Dr. Grayson cleared her throat. “You may not realize how difficult it is to break out of the kind of familial pattern of abuse you’ve described with your father and brothers. That you went to so much effort to learn how to parent your children is something you can be proud of, Theresa. It’s definitely something you can love about yourself.”

Her eyes prickled with tears, and she nodded. “David, my ex, is….” Theresa drew a breath and describe what her marriage had been like and how she’d always bent over backwards to keep the peace for the sake of her two sons. Not the best example of what a healthy partnership looked like, but it definitely beat the environment in which she’d been raised.

“Entering Star Launch is an example of keeping the peace. It wasn’t my idea. I really didn’t want to put myself out there like that, but David pushed and pushed. Being married to him, teaching full time, and having two growing boys was enough for me. The effort to avoid a confrontation with David at all costs exhausted me, so I caved. Our entire marriage I constantly felt on edge and hypervigilant.
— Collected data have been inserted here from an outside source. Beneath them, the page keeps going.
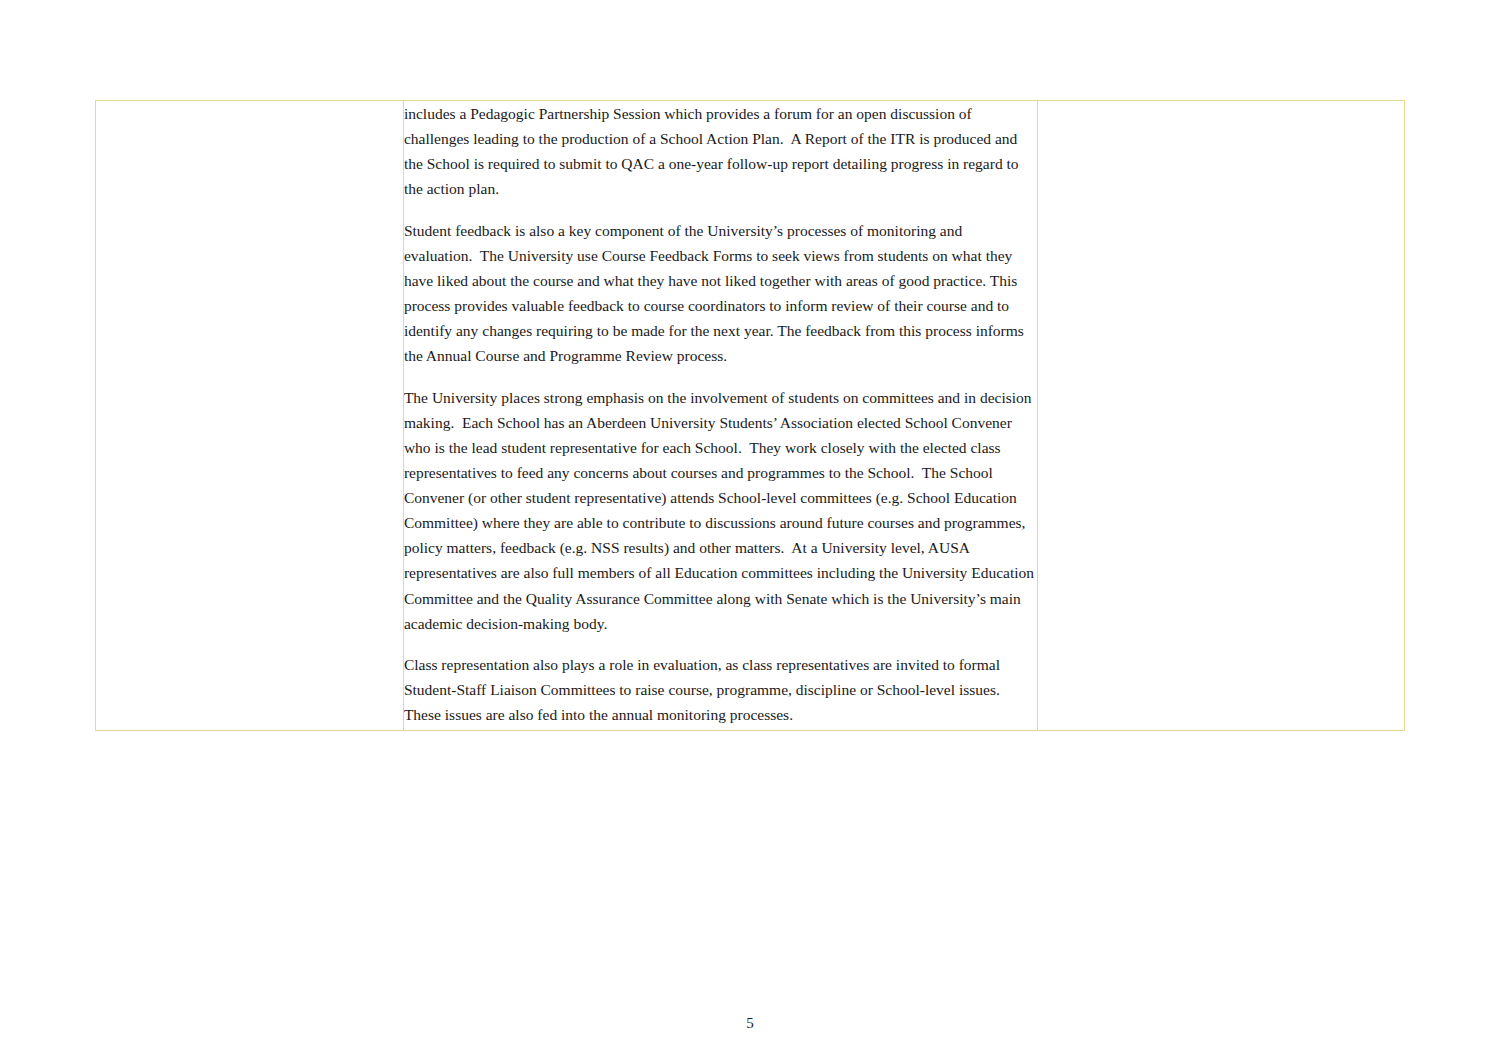| | includes a Pedagogic Partnership Session which provides a forum for an open discussion of challenges leading to the production of a School Action Plan. A Report of the ITR is produced and the School is required to submit to QAC a one-year follow-up report detailing progress in regard to the action plan. Student feedback is also a key component of the University’s processes of monitoring and evaluation. The University use Course Feedback Forms to seek views from students on what they have liked about the course and what they have not liked together with areas of good practice. This process provides valuable feedback to course coordinators to inform review of their course and to identify any changes requiring to be made for the next year. The feedback from this process informs the Annual Course and Programme Review process. The University places strong emphasis on the involvement of students on committees and in decision making. Each School has an Aberdeen University Students’ Association elected School Convener who is the lead student representative for each School. They work closely with the elected class representatives to feed any concerns about courses and programmes to the School. The School Convener (or other student representative) attends School-level committees (e.g. School Education Committee) where they are able to contribute to discussions around future courses and programmes, policy matters, feedback (e.g. NSS results) and other matters. At a University level, AUSA representatives are also full members of all Education committees including the University Education Committee and the Quality Assurance Committee along with Senate which is the University’s main academic decision-making body. Class representation also plays a role in evaluation, as class representatives are invited to formal Student-Staff Liaison Committees to raise course, programme, discipline or School-level issues. These issues are also fed into the annual monitoring processes. | |
5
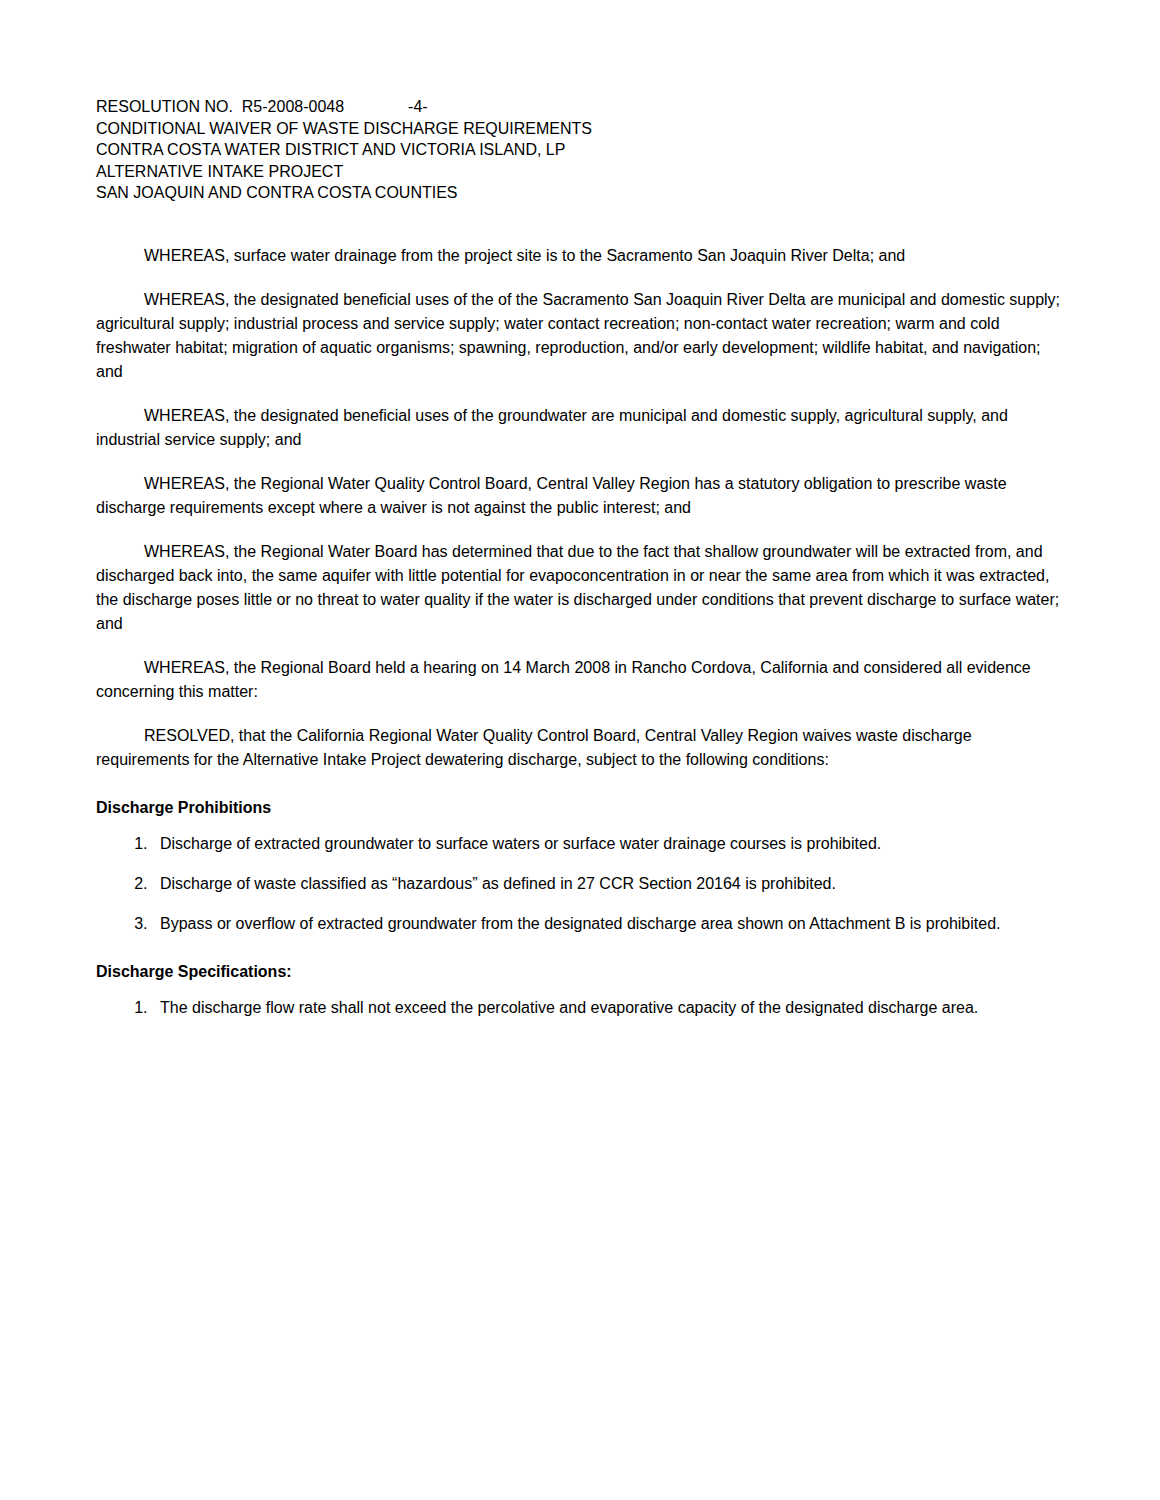RESOLUTION NO. R5-2008-0048-4-
CONDITIONAL WAIVER OF WASTE DISCHARGE REQUIREMENTS
CONTRA COSTA WATER DISTRICT AND VICTORIA ISLAND, LP
ALTERNATIVE INTAKE PROJECT
SAN JOAQUIN AND CONTRA COSTA COUNTIES
WHEREAS, surface water drainage from the project site is to the Sacramento San Joaquin River Delta; and
WHEREAS, the designated beneficial uses of the of the Sacramento San Joaquin River Delta are municipal and domestic supply; agricultural supply; industrial process and service supply; water contact recreation; non-contact water recreation; warm and cold freshwater habitat; migration of aquatic organisms; spawning, reproduction, and/or early development; wildlife habitat, and navigation; and
WHEREAS, the designated beneficial uses of the groundwater are municipal and domestic supply, agricultural supply, and industrial service supply; and
WHEREAS, the Regional Water Quality Control Board, Central Valley Region has a statutory obligation to prescribe waste discharge requirements except where a waiver is not against the public interest; and
WHEREAS, the Regional Water Board has determined that due to the fact that shallow groundwater will be extracted from, and discharged back into, the same aquifer with little potential for evapoconcentration in or near the same area from which it was extracted, the discharge poses little or no threat to water quality if the water is discharged under conditions that prevent discharge to surface water; and
WHEREAS, the Regional Board held a hearing on 14 March 2008 in Rancho Cordova, California and considered all evidence concerning this matter:
RESOLVED, that the California Regional Water Quality Control Board, Central Valley Region waives waste discharge requirements for the Alternative Intake Project dewatering discharge, subject to the following conditions:
Discharge Prohibitions
Discharge of extracted groundwater to surface waters or surface water drainage courses is prohibited.
Discharge of waste classified as “hazardous” as defined in 27 CCR Section 20164 is prohibited.
Bypass or overflow of extracted groundwater from the designated discharge area shown on Attachment B is prohibited.
Discharge Specifications:
The discharge flow rate shall not exceed the percolative and evaporative capacity of the designated discharge area.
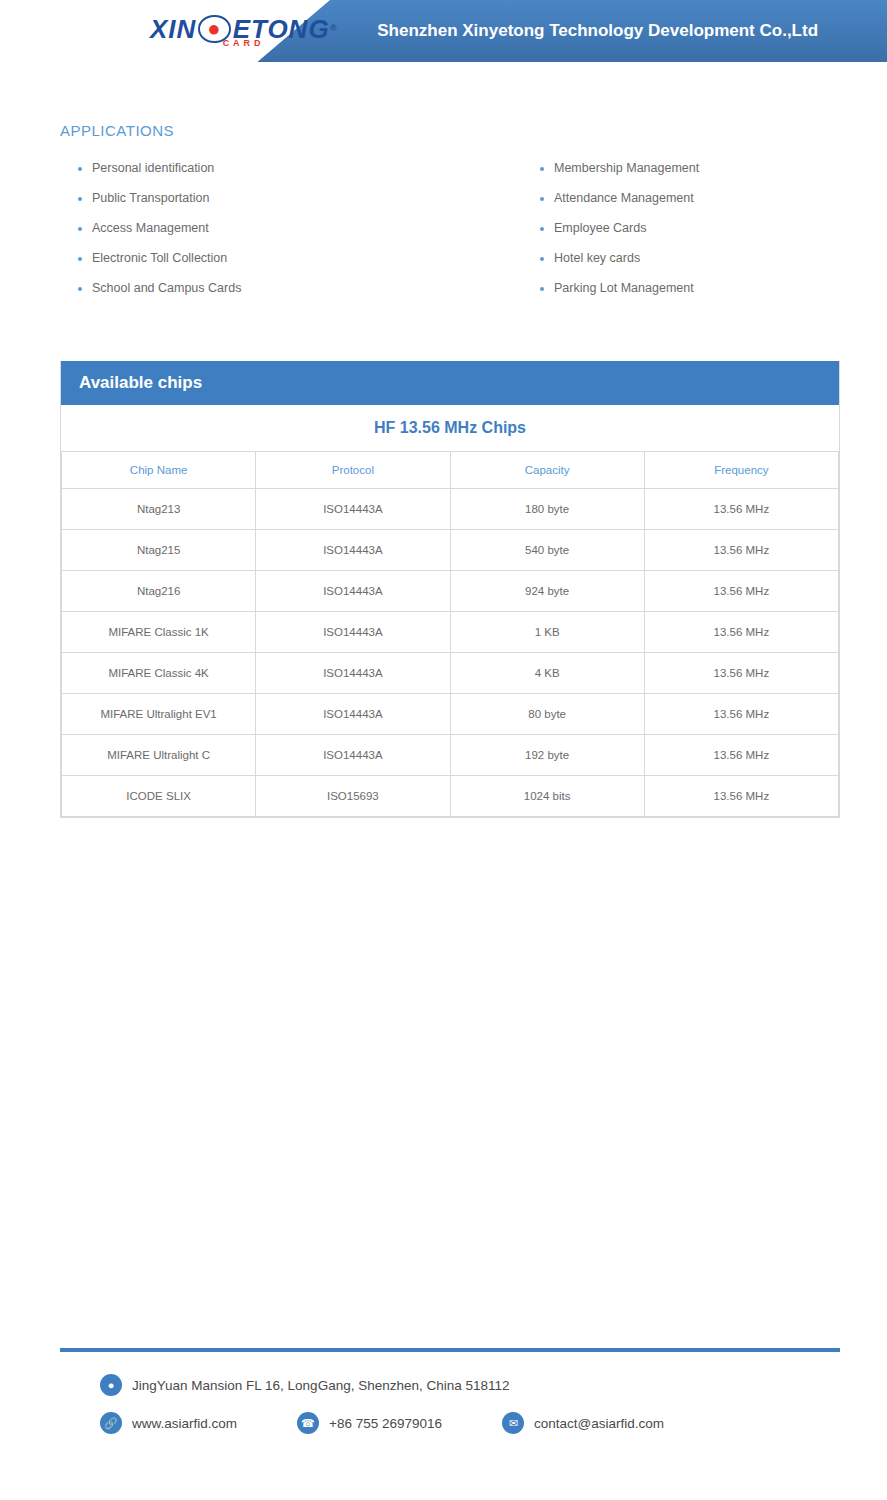XIN●ETONG®
CARD
Shenzhen Xinyetong Technology Development Co.,Ltd
APPLICATIONS
Personal identification
Public Transportation
Access Management
Electronic Toll Collection
School and Campus Cards
Membership Management
Attendance Management
Employee Cards
Hotel key cards
Parking Lot Management
Available chips
HF 13.56 MHz Chips
| Chip Name | Protocol | Capacity | Frequency |
| --- | --- | --- | --- |
| Ntag213 | ISO14443A | 180 byte | 13.56 MHz |
| Ntag215 | ISO14443A | 540 byte | 13.56 MHz |
| Ntag216 | ISO14443A | 924 byte | 13.56 MHz |
| MIFARE Classic 1K | ISO14443A | 1 KB | 13.56 MHz |
| MIFARE Classic 4K | ISO14443A | 4 KB | 13.56 MHz |
| MIFARE Ultralight EV1 | ISO14443A | 80 byte | 13.56 MHz |
| MIFARE Ultralight C | ISO14443A | 192 byte | 13.56 MHz |
| ICODE SLIX | ISO15693 | 1024 bits | 13.56 MHz |
● JingYuan Mansion FL 16, LongGang, Shenzhen, China 518112
🔗 www.asiarfid.com
☎ +86 755 26979016
✉ contact@asiarfid.com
Now I’m still on edge and hypervigilant, but for different reasons.”

She then brought Dr. Grayson up to date on what had been going on for the past year. “So, David is out on bail, and I have a bodyguard who is constantly with me and my boys.”

“You’ve suffered a great deal of trauma in your life.” Jenna’s eyes held sympathy. “So, tell me, what do you hope to gain from therapy, Theresa?”

After spilling her guts for forty-five minutes, the question brought her up short. “I don’t know. I mean, I know I’m not healthy in terms of, well, in any emotional sense.” She sucked in a breath. Caleb had mentioned the concept of healing, and obviously she had a lot more healing to do than she’d realized.